L’incendie est devenu si puissant qu’il fabrique sa propre météo. Parti mercredi d’un sous-bois près de Saumos, au nord-ouest de Bordeaux, le feu qui dévore la forêt de Gironde avait déjà englouti 32 700 hectares samedi à la mi-journée, selon le dernier bilan de la préfecture de la Gironde. En trois jours, il a brûlé plus que les deux grands sinistres de l’été 2022 réunis.

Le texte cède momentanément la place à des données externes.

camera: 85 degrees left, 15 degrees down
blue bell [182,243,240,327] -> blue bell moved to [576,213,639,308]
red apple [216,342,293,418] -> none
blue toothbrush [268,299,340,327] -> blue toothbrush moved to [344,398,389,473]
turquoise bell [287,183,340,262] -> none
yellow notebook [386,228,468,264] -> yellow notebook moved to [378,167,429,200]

Ce qui alarme les pompiers n’est pas seulement la surface partie en fumée, c’est le comportement des flammes. Un brasier de cette taille dégage une colonne d’air surchauffé qui grimpe à plusieurs kilomètres d’altitude, se condense en un nuage massif, puis renvoie vers le sol des bourrasques désordonnées. Le feu finit par s’alimenter tout seul et repart dans des directions que personne ne peut anticiper. Le Premier ministre Sébastien Lecornu a décrit un feu convectif, « un incendie qui crée ses propres vents, accélère sa propagation et peut changer brutalement de direction », en soulignant que les spécialistes de la sécurité civile « n’avaient encore jamais été confrontés à un tel phénomène ».

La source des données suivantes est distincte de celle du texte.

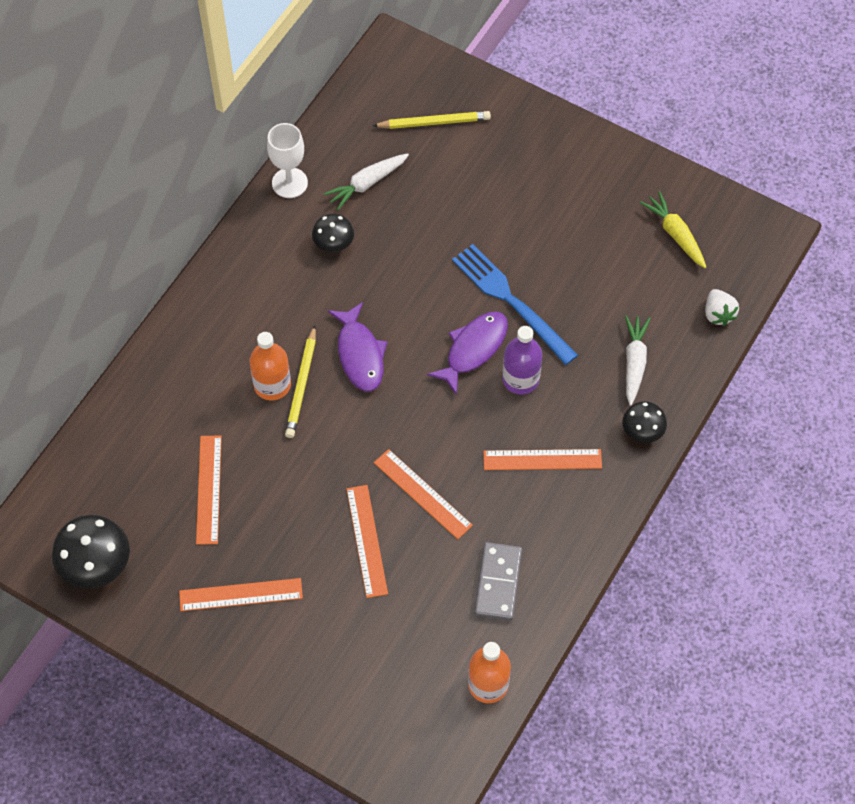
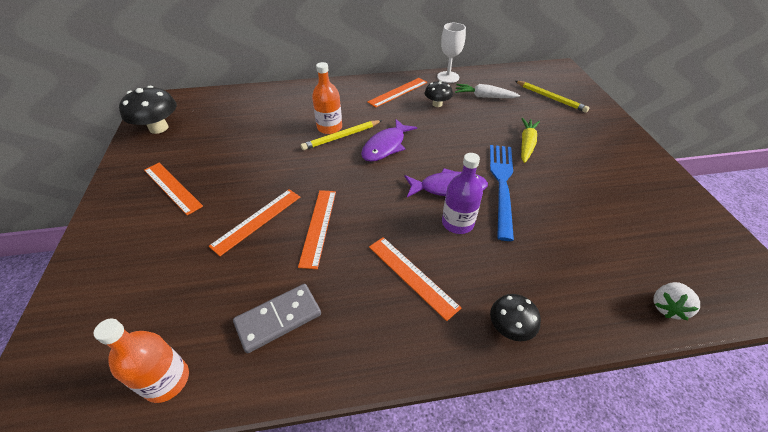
camera: 50 degrees right, 15 degrees down
orange ruler [196,436,222,545] -> orange ruler moved to [367,78,427,108]
white carrot [625,315,651,406] -> none
yellow carrot [640,191,706,268] -> yellow carrot moved to [521,118,540,163]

Face à cette machine thermique, l’État a déployé les grands moyens. Près de 750 sapeurs-pompiers étaient engagés samedi, épaulés par dix-huit aéronefs : des Canadair, des hélicoptères bombardiers d’eau et onze Air Tractor, ces petits avions jaunes qui frôlent la cime des pins pour larguer leur cargaison. Un A400M de l’armée de l’air, capable de déverser vingt tonnes de produit retardant en un seul passage, est venu compléter la flotte. Le ministre de l’Intérieur Laurent Nuñez a prévenu que l’incendie « sera long à combattre ».

Sur le terrain, la préfète de la Gironde Sophie Brocas a fait basculer le département en vigilance noire, le cran maximal de l’échelle de risque feux de forêt, et décrit un feu « XXL » et « imprévisible ». Environ 167 000 personnes ont été évacuées par précaution, dans des communes situées sur la trajectoire du front, du lac de Lacanau et de la zone périurbaine de Lège jusqu’aux abords ouest de Bordeaux, où 57 000 habitants ont été déplacés dans la seule nuit de vendredi à samedi. Environ 140 maisons ont déjà été détruites. Des alertes FR-Alert ont été envoyées sur les téléphones pour déclencher les départs, tandis que 1 700 membres des forces de sécurité surveillaient les secteurs évacués.

Le calendrier aggrave tout. À la fin juillet, le littoral girondin tourne à plein régime : campings complets, locations saisonnières, plages bondées. Lacanau, station balnéaire prisée des surfeurs, a vu une partie de ses vacanciers redirigés vers des gymnases transformés en centres d’accueil. Les autorités ont fermé plusieurs axes routiers et coupé l’électricité dans les zones menacées, par crainte que les flammes n’atteignent les maisons en lisière de forêt.

Le sinistre ne s’arrête pas aux frontières françaises. Plus de 250 000 personnes ont dû fuir leur domicile en France et en Espagne, où plusieurs foyers échappent aussi aux secours. La péninsule ibérique traverse l’un de ses pires mois de juillet, entre sécheresse persistante et thermomètre bloqué au-dessus de 40 degrés.

La Gironde connaît le prix d’un été qui dérape. En 2022, les incendies de Landiras et de La Teste-de-Buch avaient parcouru près de 30 000 hectares et jeté sur les routes des dizaines de milliers de vacanciers. Quatre ans plus tard, le massif landais, planté de pins maritimes gorgés de résine et asséché par des semaines sans pluie, reste l’un des couverts forestiers les plus inflammables d’Europe dès que la canicule s’installe.

La mairie de Lacanau, qui met à jour ses points de situation plusieurs fois par jour, demande aux habitants de ne pas rentrer chez eux tant que les routes ne sont pas rouvertes. Météo-France n’annonce aucune pluie utile sur le sud-ouest avant le milieu de semaine, et les pompiers redoutent une nouvelle nuit de vent. La préfecture doit dresser un nouveau bilan dimanche, une fois mesurés les dégâts de la nuit.